COE - April 22nd - Large-Scale Outage due to Inefficient Database Query

TL;DR

On April 22nd we experienced a larger scale outage when we deployed an inefficient query to our explorer API. This caused spillover for other APIs depending on the explorer API database. The issue affected most customers for a short amount of time and was addressed within minutes.

Exhibit 1: Spikes in HTTP500 response

Root Cause

A new feature was added to the explorer API and it was implemented using a subquery. This query worked fine when testing against the sparse data in the staging API.

However, when deployed to prod this causes a lot of pressure on the database causing an outage.

This outage had spillover effects to other APIs depending on the same database.

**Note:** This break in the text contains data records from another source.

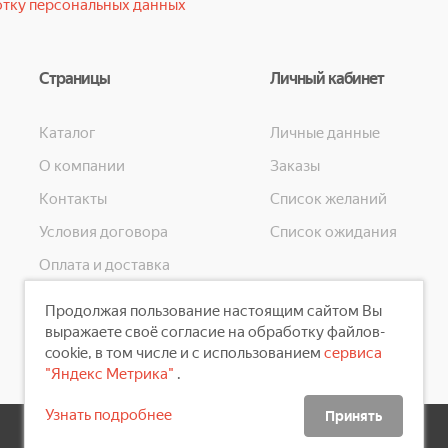
тку персональных данных
Страницы
Личный кабинет
Каталог
Личные данные
О компании
Заказы
Контакты
Список желаний
Условия договора
Список ожидания
Оплата и доставка
Конфиденциальность
Продолжая пользование настоящим сайтом Вы
Скидки
выражаете своё согласие на обработку файлов-
cookie, в том числе и с использованием
сервиса
"Яндекс Метрика"
.
Узнать подробнее
Принять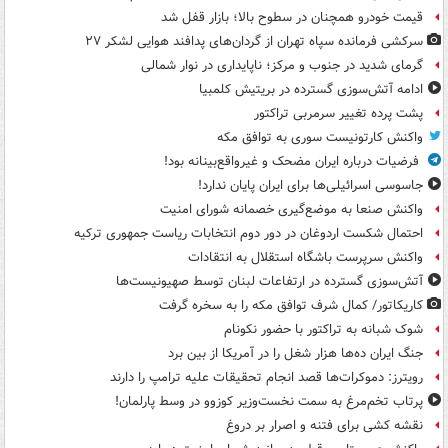
قیمت خودرو همچنان در سطوح بالا؛ بازار قفل شد
سرکشی فرمانده سپاه تهران از گردان‌های پدافند هوایی لشکر ۲۷
گرمای شدید در جنوب و مرکز؛ ناپایداری در نوار شمالی
ادامه آتش‌سوزی گسترده در بریتیش کلمبیا
پشت پرده تغییر سرمربی تراکتور
واکنش کارتونیست سوری به توافق مکه
فرضیات درباره ایران مضحک و غیرواقع‌بینانه بود!
جاسوسی اسرائیلی‌ها برای ایران پایان ندارد!
واکنش صنعا به موضع‌گیری خصمانه شورای امنیت
احتمال شکست اردوغان در دور دوم انتخابات ریاست جمهوری ترکیه
واکنش سرپرست باشگاه استقلال به انتقادات
آتش‌سوزی گسترده در ارتفاعات لبنان توسط صهیونیست‌ها
کاریکاتور/ کمال شرف توافق مکه را به سخره گرفت
شوک شبانه به تراکتور با حضور نکونام
جنگ ایران ده‌ها هزار شغل را در آمریکا از بین برد
رویترز: دموکرات‌ها قصد انجام تحقیقات علیه ترامپ را دارند
پرتاب تخم‌مرغ به سمت نخست‌وزیر کوزوو در وسط پارلمان!
نقشه کشی برای فتنه و اصرار بر دروغ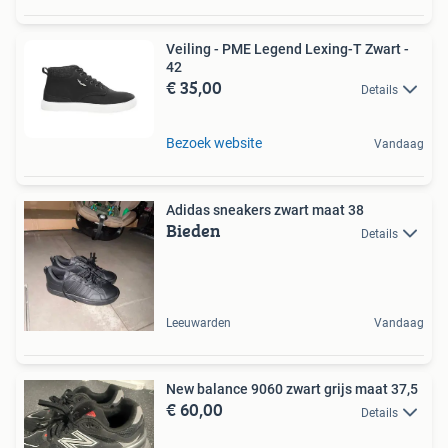
Veiling - PME Legend Lexing-T Zwart -
42
€ 35,00
Details
Bezoek website
Vandaag
Adidas sneakers zwart maat 38
Bieden
Details
Leeuwarden
Vandaag
New balance 9060 zwart grijs maat 37,5
€ 60,00
Details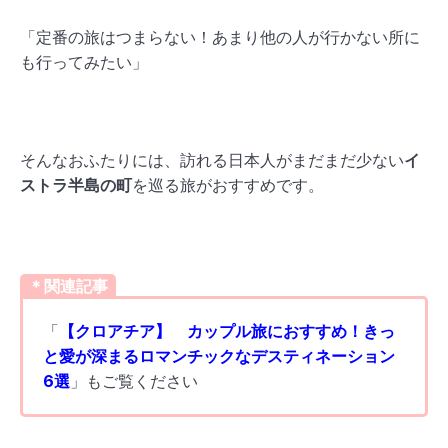
「定番の旅はつまらない！あまり他の人が行かない所に
も行ってみたい」
そんなおふたりには、訪れる日本人がまだまだ少ない
イ
ストラ半島の町
を巡る旅がおすすめです。
＊関連記事
「
【クロアチア】 カップル旅におすすめ！きっ
と愛が深まるロマンチックなデスティネーション
6選
」もご覧ください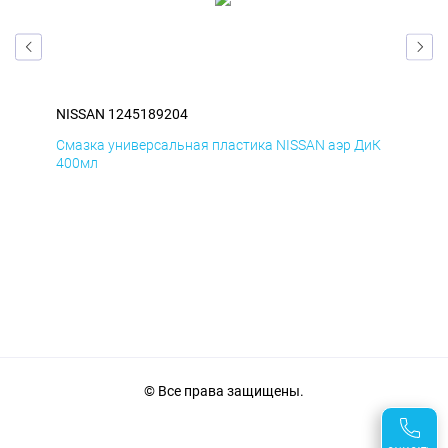
NISSAN 1245189204
NIS
БмД
Смазка универсальная пластика NISSAN аэр ДиК
Сма
400мл
40
© Все права защищены.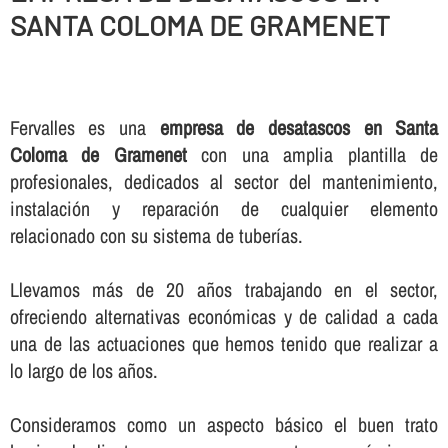
SANTA COLOMA DE GRAMENET
Fervalles es una
empresa de desatascos en Santa
Coloma de Gramenet
con una amplia plantilla de
profesionales, dedicados al sector del mantenimiento,
instalación y reparación de cualquier elemento
relacionado con su sistema de tuberí­as.
Llevamos más de 20 años trabajando en el sector,
ofreciendo alternativas económicas y de calidad a cada
una de las actuaciones que hemos tenido que realizar a
lo largo de los años.
Consideramos como un aspecto básico el buen trato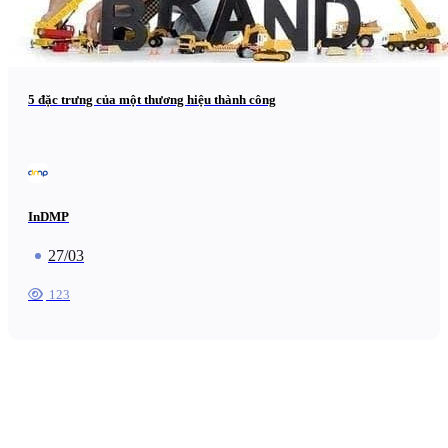
5 đặc trưng của một thương hiệu thành công
InDMP
27/03
123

Most notably the “internal” API driving project id validation in most backend services.

What went well

  • Many alarms fired
  • On-call and other team members jumped at the issue quick
  • Issue was resolved quick
  • Customers were informed via Status page

What didn’t go well

  • Error attribution to Cloudflare API could have been faster
  • Issue wasn’t caught in staging environment
  • Services went down despite internal API not being critical for the services to be operational

Action Items

  • Monitoring: integrate Cloudflare monitoring into Grafana - done
  • Resilience: cerberus Rust crate and services depending on it should if possible be able to operate even when internal API is down
  • Testability: deploy the prod dataset to the staging environment to be able to capture inefficient queries easier

Discarded Action items

  • Backup/Failover: Cloud API should fall back to a cold backup of the database or a 2nd database - discarded as too early
Posted May 02, 2023 - 16:50 UTC

Resolved
Resolved but still root causing
Posted Apr 22, 2023 - 11:35 UTC
Identified
The issue has been identified and a fix is being implemented.
Posted Apr 22, 2023 - 10:10 UTC
This incident affected: Relay, Push Server (Echo server), Notify Server, RPC, History API (for WalletConnect Push and Chat), and Verify API (for WalletConnect Sign/Auth).